There’s also the question of data security and longevity. Free tools built by small teams can disappear. Penpot is backed by an open-source community which gives it some resilience. Others are more precarious. I keep exports and backups of anything client-related as a habit — not because I’m paranoid, but because I’ve been burned before.
What I kept paying for, and why
I didn’t cut everything. That would be a different kind of mistake.
I kept my Notion paid plan because I use it daily for everything from meeting notes to client wikis, and the features I was paying for — synced databases, better permissions — actually matter to how I work. I kept a paid Zoom plan because free Zoom’s 40-minute meeting limit is genuinely disruptive when you’re mid-conversation with a client. And I kept a password manager subscription because that one falls into the category of “costs NZD $5/month and the alternative is chaos.”
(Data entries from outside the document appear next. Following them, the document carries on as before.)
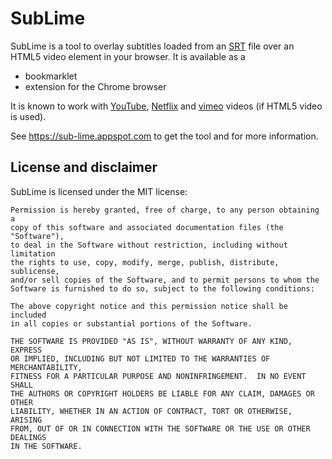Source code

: SubLime
=======

SubLime is a tool to overlay subtitles loaded from an [SRT](http://en.wikipedia.org/wiki/SubRip#SubRip_text_file_format)
file over an HTML5 video element in your browser. It is available as a
 
 - bookmarklet
 - extension for the Chrome browser

It is known to work with [YouTube](http://www.youtube.com/), [Netflix](http://www.netflix.com)
and [vimeo](https://vimeo.com/) videos (if HTML5 video is used).

See https://sub-lime.appspot.com to get the tool and for more information.

License and disclaimer
----------------------
SubLime is licensed under the MIT license:

	Permission is hereby granted, free of charge, to any person obtaining a
	copy of this software and associated documentation files (the "Software"),
	to deal in the Software without restriction, including without limitation
	the rights to use, copy, modify, merge, publish, distribute, sublicense,
	and/or sell copies of the Software, and to permit persons to whom the
	Software is furnished to do so, subject to the following conditions:

	The above copyright notice and this permission notice shall be included
	in all copies or substantial portions of the Software.

	THE SOFTWARE IS PROVIDED "AS IS", WITHOUT WARRANTY OF ANY KIND, EXPRESS
	OR IMPLIED, INCLUDING BUT NOT LIMITED TO THE WARRANTIES OF MERCHANTABILITY,
	FITNESS FOR A PARTICULAR PURPOSE AND NONINFRINGEMENT.  IN NO EVENT SHALL
	THE AUTHORS OR COPYRIGHT HOLDERS BE LIABLE FOR ANY CLAIM, DAMAGES OR OTHER
	LIABILITY, WHETHER IN AN ACTION OF CONTRACT, TORT OR OTHERWISE, ARISING
	FROM, OUT OF OR IN CONNECTION WITH THE SOFTWARE OR THE USE OR OTHER DEALINGS
	IN THE SOFTWARE.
The rule I landed on: if removing a tool would visibly affect client experience or create meaningful security risk, it stays. Everything else is a candidate. That’s a much cleaner decision framework than trying to evaluate each subscription emotionally in the moment — which is how I ended up with two grammar tools in the first place.
Where I landed after three months
My current monthly software spend sits at NZD $392. Down from NZD $847. That’s NZD $455/month saved, or NZD $5,460 over a year — which, for a small Wellington consultancy, is a meaningful number. That’s a flight to Queenstown, a decent chunk of professional development budget, or simply proof that I’m running a leaner operation than I was twelve months ago.
The quality of my work hasn’t dropped. My clients haven’t noticed any change in deliverables. The main difference is I spend slightly less time with slick software interfaces and slightly more time on actual work, which is — and I realise this is an anticlimactic conclusion — what I should have been doing all along.
The SaaS industry is built on the assumption that you won’t audit yourself. Turns out, once a year, it’s worth proving them wrong.